Si la Belgique a tendance à punir la société filiale (l'intérêt fictif constitue une base imposable minimale), le Luxembourg se montre plus généreux (possibilité de déduire une charge d'intérêts "fictive").... même si la jurisprudence récente incite à la plus grande prudence (décision du trib. administratif du 23 septembre 2022, n°44902).
Une société belge qui reçoit un prêt sans intérêt de sa société mère (belge ou étrangère) est pénalisée sur le plan fiscal, en application de la mesure anti-abus contenue à l'article 206/3, § 1er du CIR (anciennement visée à l'article 207, al. 7 du CIR), telle qu'interprétée par la jurisprudence.

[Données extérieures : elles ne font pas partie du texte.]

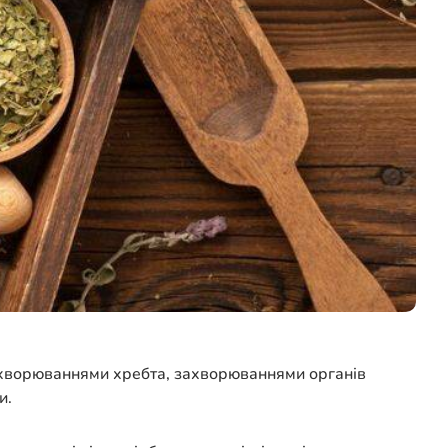
захворюваннями хребта, захворюваннями органів
и.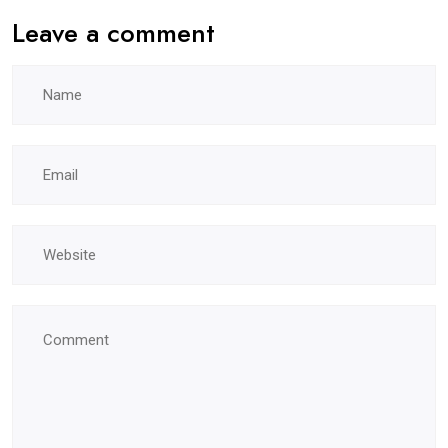
Leave a comment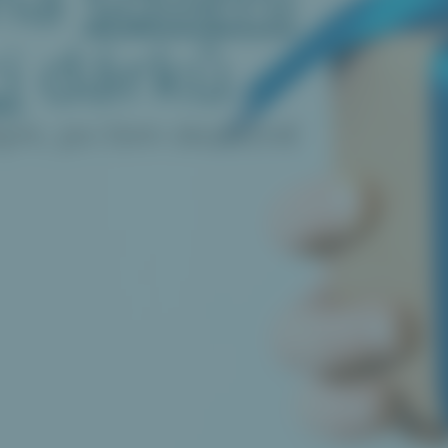
i
dárků
kým, po čem skutečně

Suivant un arrêt du 10 mars 2016 de la Cour de cassation, les « avantages anormaux ou bénévoles » reçus par une société belge d'une société liée forment une « base imposable minimale ».
Concrètement, l'intérêt fictif calculé au taux du marché, par exemple 50.000 EUR (à supposer que le taux du marché soit de 5%), sera soumis à l'impôt des sociétés, peu importe que ces intérêts ne soient pas réflétés dans la comptabilité et/ou que la situation comptable de la société soit déficitaire.
Au Luxembourg, la situation se présente sous un tout autre jour: la société luxembourgeoise est en principe en droit d'imputer des intérêts fictifs (intérêts notionnels) sur le fondement des articles 56 et 56bis de la LIR. Il faut toutefois veiller à "bétonner" la qualification de "dette" de l'IFL ("Interest Free Loan"). Ainsi, dans une décision du tribunal administratif du 23 septembre 2022, la déduction des intérêts notionnels a été rejetée, dès lors qu'"au vu des conditions du contrat IFL, ce dernier s'analyse en réalité, au niveau fiscal, en un apport caché de capitaux (...), au motif que "la voie normale de financement, dictée par des considérations économiques sérieuses, aurait été l'augmentation de capital".
On relèvera au passage que la présence d'une obligation de remboursement a été jugée insuffisante par le magistrat pour conforter la qualification de "dette" de l'IFL (eu égard, notamment, à la présence d'une clause de "limited recourse").
L'imputation d'une charge d'intérêts ne pourrait-elle pas être postulée sur un autre fondement, reposant sur la théorie de l'apport caché (article 18 LIR)? Suivant certains éminents auteurs, un prêt sans intérêt (apport en jouissance) est susceptible de constituer un apport caché. Toutefois, cette thèse a en pratique relativement peu de chances de prospérer, au regard de la jurisprudence de la Cour administrative luxembourgeoise (arrêt du 5 juillet 2016, n°36888C). En outre, l'apport caché ne peut conduire à une déduction d'une charge d'intérêts fictive que si l'IFL est un "véritable" prêt (ne déguisant pas un apport).